Mais cet espoir risque d’être déçu. Contacté par le woxx, le MEN nous a affirmé qu’à l’heure actuelle, il a tranché non pas en faveur d’un directeur, mais d’un „président de comité d’école“. La nuance n’est pas que sémantique. Contrairement à la proposition verte, le président/directeur ne serait pas nommé par le ministère, mais bel et bien élu par le comité d’école avant d’être agréé par les autorités communales. Le MEN table sur une „dynamique pédagogique“ mais craint que le problème principal ne se situe au niveau des volontaires pour cette tâche. Le „président“ restera dans la même carrière que ses collègues, mais bénéficiera tout de même d’une décharge. Il sera en outre chargé de rédiger un „plan de réussite scolaire“. Dans ce sens, les différents établissements jouiront d’un certain degré d’autonomie. Les comités de cogestion, quant à eux, subsisteront. De toute façon, la loi ne peut dissoudre ce qu’elle n’a pas créé. Reste à savoir de quelle manière s’agenceront les compétences respectives des différents organes. Finalement, il y a une certaine ironie dans cette histoire de directeur, car le modèle du MEN semble ouvrir plus de portes démocratiques que celui des Verts. A force de vouloir se montrer complaisants à l’égard de potentiels partenaires de gouvernements, les Verts se font prendre à leur propre jeu … et sont dépassés sur leur gauche par le ministère.

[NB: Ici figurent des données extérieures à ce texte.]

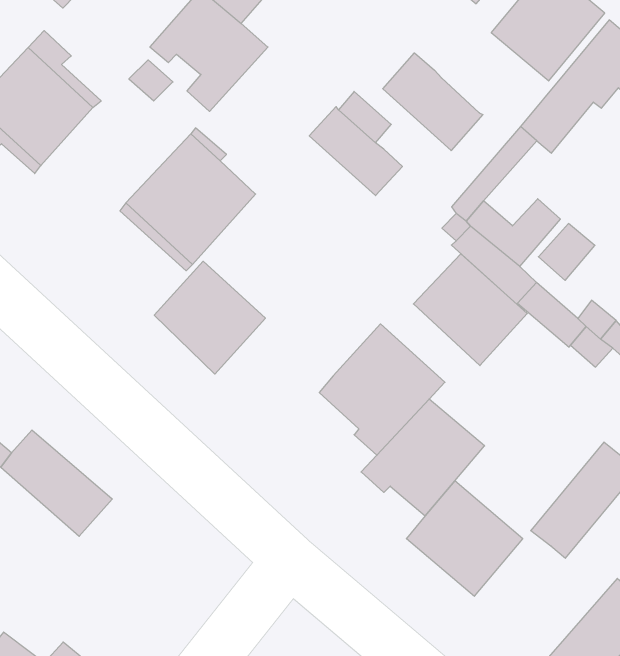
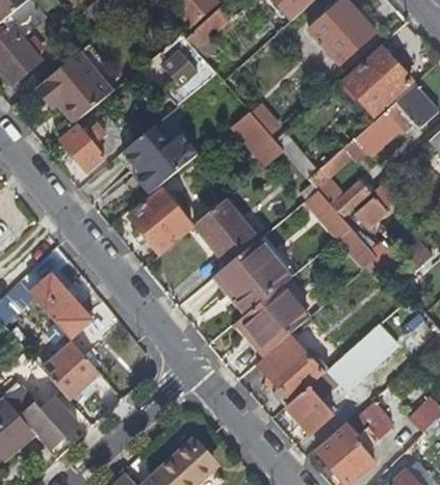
building: [383,53,483,151] -> none
building: none -> [63,124,110,171]
building: [413,254,527,366] -> [195,200,259,266]
building: none -> [286,370,339,435]
building: none -> [42,341,100,398]

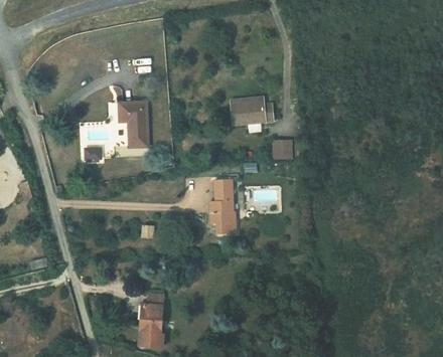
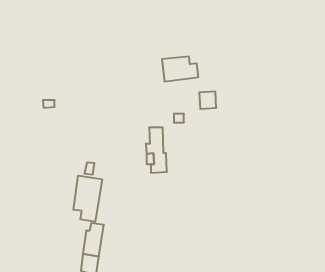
building: [122,104,151,147] -> none
building: none -> [73,176,102,222]

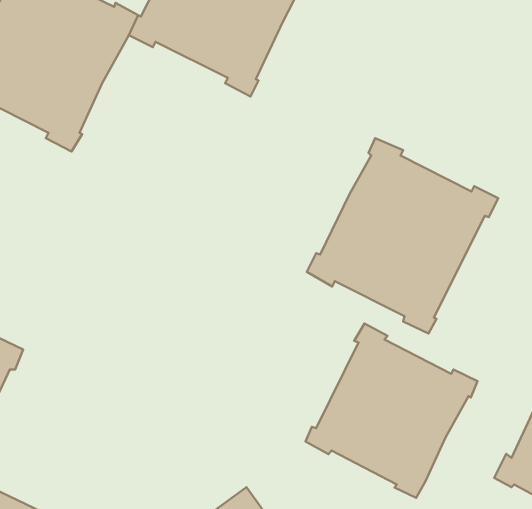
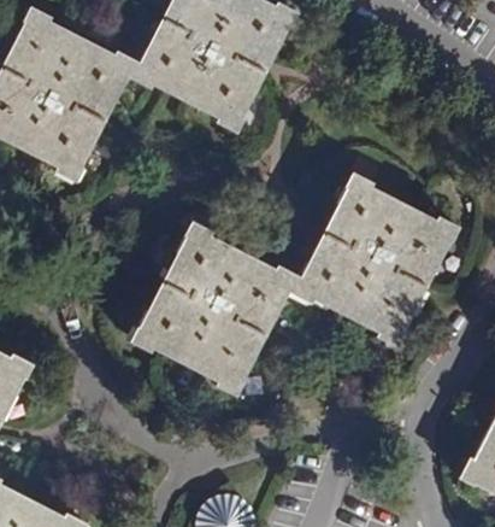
building: none -> [130,221,297,397]
building: [305,323,478,498] -> none

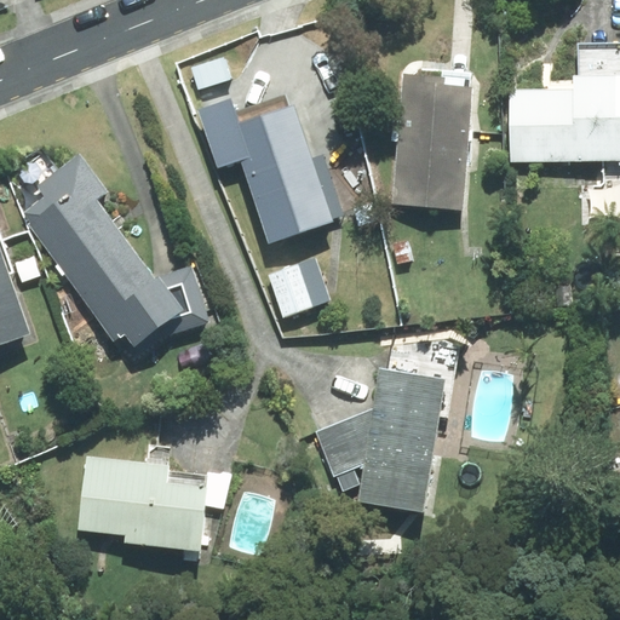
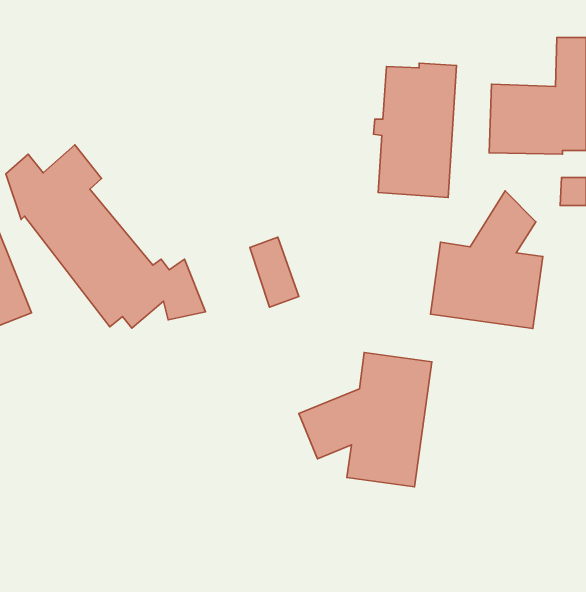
building: [199,97,337,243] -> none
building: none -> [430,191,543,329]
building: [79,458,229,549] -> none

Pour autant, le SEW, qui soutient le système des comités de cogestion, s’était dit satisfait, lors de sa diète syndicale, que le ministère ne veuille pas laisser tomber la cogestion, tout en restant sur ses gardes quant à l’élaboration d’un éventuel „mauvais compromis“. Cette attitude prudente n’est pas étonnante, tant la confiance envers le ministère s’est complètement dégradée. Et rien n’augure que les relations s’améliorent. Dommage, car il ne reste à Delvaux plus que deux ans et demi pour réformer l’enseignement. Et une poignée de fonctionnaires pour seuls alliés, c’est un peu maigre.